I warn you now that this is going to be a gushing review. I feel like the author of this book and I would have been friends had we met as children as her childhood reading list is practically identical to mine. Of course, we’d never actually have been friends as we’d never actually have met, both preferring to sit quietly with our noses in books!
Oh my goodness, this brought back so many memories. There were books I remembered from my very young reading days such as My Naughty Little Sister, The Hungry Caterpillar, Flat Stanley and the Ladybird Fairy Tale series.
And then of course the wonder that was Enid Blyton. Who didn’t want to find smugglers in coves, sleep on moors, camp on your very own island and “get to sleep on a bracken bed under a starlit sky, next to the picturesque ruins of a castle”? And that’s before I wanted to go to Mallory Towers, St Clare’s or Whyteleafe, learn to play lacrosse and have midnight feasts.

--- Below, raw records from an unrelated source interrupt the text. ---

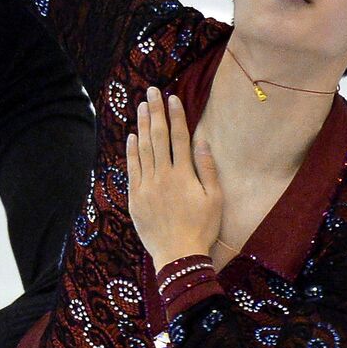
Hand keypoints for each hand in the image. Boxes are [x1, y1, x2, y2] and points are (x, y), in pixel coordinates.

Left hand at [125, 86, 222, 271]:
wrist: (178, 255)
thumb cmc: (202, 228)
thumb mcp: (215, 199)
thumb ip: (207, 168)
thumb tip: (202, 141)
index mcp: (184, 174)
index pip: (179, 137)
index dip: (176, 115)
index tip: (172, 97)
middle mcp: (163, 175)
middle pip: (158, 137)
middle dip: (156, 112)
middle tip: (151, 92)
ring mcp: (147, 185)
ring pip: (143, 149)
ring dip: (142, 125)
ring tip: (142, 106)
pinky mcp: (135, 197)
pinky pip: (132, 168)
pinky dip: (131, 151)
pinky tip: (131, 136)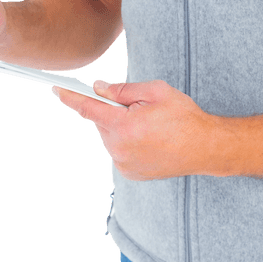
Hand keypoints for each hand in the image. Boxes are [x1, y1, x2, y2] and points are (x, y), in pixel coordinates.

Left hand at [52, 78, 217, 179]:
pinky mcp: (129, 173)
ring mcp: (124, 164)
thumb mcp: (155, 91)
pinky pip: (119, 150)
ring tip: (150, 126)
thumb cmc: (183, 117)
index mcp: (125, 126)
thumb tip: (99, 89)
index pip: (89, 108)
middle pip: (102, 122)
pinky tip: (149, 140)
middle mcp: (119, 148)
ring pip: (110, 136)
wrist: (205, 148)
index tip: (57, 89)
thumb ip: (122, 90)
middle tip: (140, 108)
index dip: (71, 97)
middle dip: (114, 111)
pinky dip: (127, 141)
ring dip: (121, 127)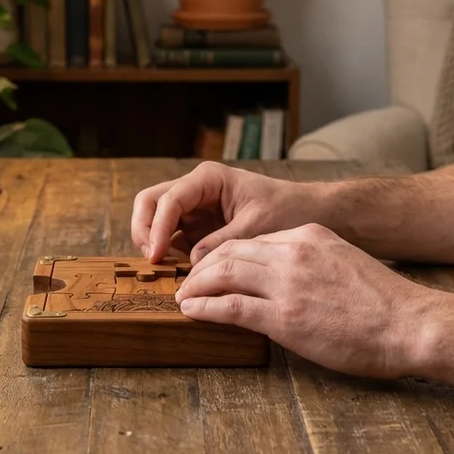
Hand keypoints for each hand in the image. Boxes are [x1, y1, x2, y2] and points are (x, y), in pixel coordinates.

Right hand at [132, 162, 330, 263]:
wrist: (309, 213)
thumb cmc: (287, 209)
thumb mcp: (257, 226)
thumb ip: (223, 242)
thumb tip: (193, 265)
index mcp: (208, 179)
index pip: (170, 199)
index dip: (157, 227)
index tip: (156, 256)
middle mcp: (195, 190)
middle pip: (151, 203)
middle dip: (144, 230)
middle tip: (151, 260)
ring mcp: (194, 210)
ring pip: (156, 220)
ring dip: (154, 244)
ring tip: (165, 271)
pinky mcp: (199, 229)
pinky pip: (173, 239)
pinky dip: (169, 255)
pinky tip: (178, 274)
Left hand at [174, 223, 439, 378]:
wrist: (411, 324)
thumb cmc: (385, 303)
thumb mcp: (344, 262)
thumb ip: (312, 262)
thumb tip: (286, 278)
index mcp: (308, 236)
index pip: (251, 240)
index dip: (223, 253)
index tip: (210, 267)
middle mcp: (293, 252)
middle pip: (229, 251)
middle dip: (201, 266)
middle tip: (186, 280)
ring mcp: (287, 284)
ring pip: (223, 274)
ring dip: (195, 285)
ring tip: (181, 296)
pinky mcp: (284, 317)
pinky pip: (230, 307)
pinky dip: (203, 307)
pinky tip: (190, 311)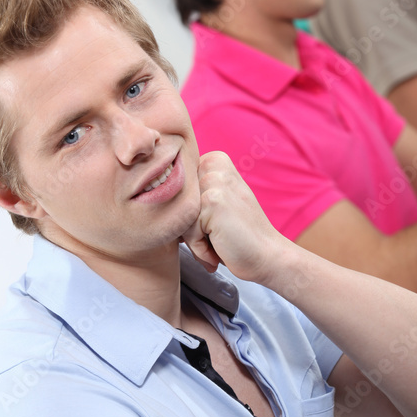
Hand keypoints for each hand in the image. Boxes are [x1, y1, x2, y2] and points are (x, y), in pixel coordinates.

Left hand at [181, 151, 288, 283]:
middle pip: (175, 206)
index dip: (190, 217)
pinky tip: (223, 246)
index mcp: (214, 160)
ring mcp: (214, 182)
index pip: (174, 193)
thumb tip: (149, 195)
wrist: (268, 256)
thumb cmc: (237, 236)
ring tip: (221, 241)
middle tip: (220, 233)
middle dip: (191, 229)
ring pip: (179, 220)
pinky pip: (188, 234)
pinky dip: (202, 249)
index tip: (216, 221)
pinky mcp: (213, 202)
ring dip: (196, 241)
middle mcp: (213, 165)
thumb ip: (189, 195)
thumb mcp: (213, 204)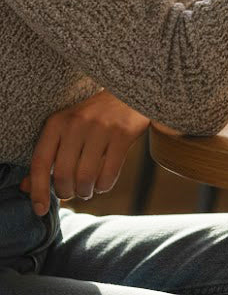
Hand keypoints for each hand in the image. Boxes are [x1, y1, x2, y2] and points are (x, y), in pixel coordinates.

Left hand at [20, 90, 149, 215]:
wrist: (127, 91)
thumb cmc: (91, 116)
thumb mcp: (65, 128)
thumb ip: (47, 155)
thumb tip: (26, 187)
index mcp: (57, 122)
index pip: (40, 162)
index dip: (38, 190)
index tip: (40, 209)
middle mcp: (77, 123)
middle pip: (64, 174)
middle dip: (67, 192)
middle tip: (72, 192)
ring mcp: (102, 127)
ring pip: (86, 177)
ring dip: (86, 191)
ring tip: (88, 189)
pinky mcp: (123, 133)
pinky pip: (109, 173)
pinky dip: (104, 186)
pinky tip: (103, 183)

They are undoubtedly not politically correct these days but my goodness they were exciting and stick in the mind. As the author points out, “a gradual realisation that people one spoke, dressed and even thought differently from the way we do is a profound pleasure.”
In contrast to the author, I don’t now find them unreadable and loved re-reading with my own children when they were younger. Five Go to Billycock Hill is their favourite and they still fondly quote from it. As Roald Dahl reportedly told a national curriculum committee on English, they certainly get children reading.
And older still, I devoured The Chronicles of Narnia and Little Women and its various sequels, with Judy Blume’s books to see me through my early teenage years. Like the author though, I’ve never really got into The Hobbit or Lord of the Rings. Fantasy just isn’t my thing. Unless it’s Harry Potter. Or Terry Pratchett. Or Narnia…
But this book also reminded me of books I’d forgotten such as Antonia Foster’s Marlow series ( boarding school again!), Anne Digby’s Trebizon series (yes more boarding school fiction), an early foray into dystopia with Robert Swindells’ Z for Zachariah (why are books set in the future never a Utopia? Maybe I should write one!) and Sylvia Sherry’s A Pair of Jesus Boots. That latter one featuring Rocky O’Rourke, I have a vague feeling I maybe had as a school reading book.
The author tells of her childhood favourites with wit and warmth. I was that bookworm for whom time stood still when reading, for whom the excitement of a new book was the highlight of a week, for whom the characters who inhabited my books pages were as real as the people I encountered when I lifted my head from the book. Let’s face it, I still am! I am the bookworm who still has all my copies of The Famous Five (full set of course), Mallory Towers, St Clare’s and The Chalet School in a box in the attic.
I adored this book and will keep it to reread and reminisce about my childhood fictional friends again. I recommend you get yourself a copy and some extra to press into the hands of book-loving friends. It’s an easy 5* from me – in fact, can I give it more please?
To finish I just have to share this photo. The weekend I was reading this book, I met up with friends in Falkirk. We visited Callandar House and as we were walking along to it through the park, I noticed a lady sitting under a tree, reading a book, just like the cover of this book. Life imitating art.
Bookworm is available now and you should definitely go and buy yourself a copy. Preferably a physical book and preferably from a real bookshop. If however, that isn’t possible for you, you can order a copy online here: Bookworm
From the back of the book
When Lucy Mangan was little, stories were everything. They opened up different worlds and cast new light on this one.
She was whisked away to Narnia – and Kirrin Island – and Wonderland. She ventured down rabbit holes and womble burrows into midnight gardens and chocolate factories. No wonder she only left the house for her weekly trip to the library.
In Bookworm, Lucy brings the favourite characters of our collective childhoods back to life and disinters a few forgotten treasures poignantly, wittily using them to tell her own story, that of a born, and unrepentant, bookworm.
About the author
Lucy Mangan is a columnist for Guardian Weekend magazine and Stylist, and the author of My Family and Other Disasters, The Reluctant Bride and Hopscotch and Handbags.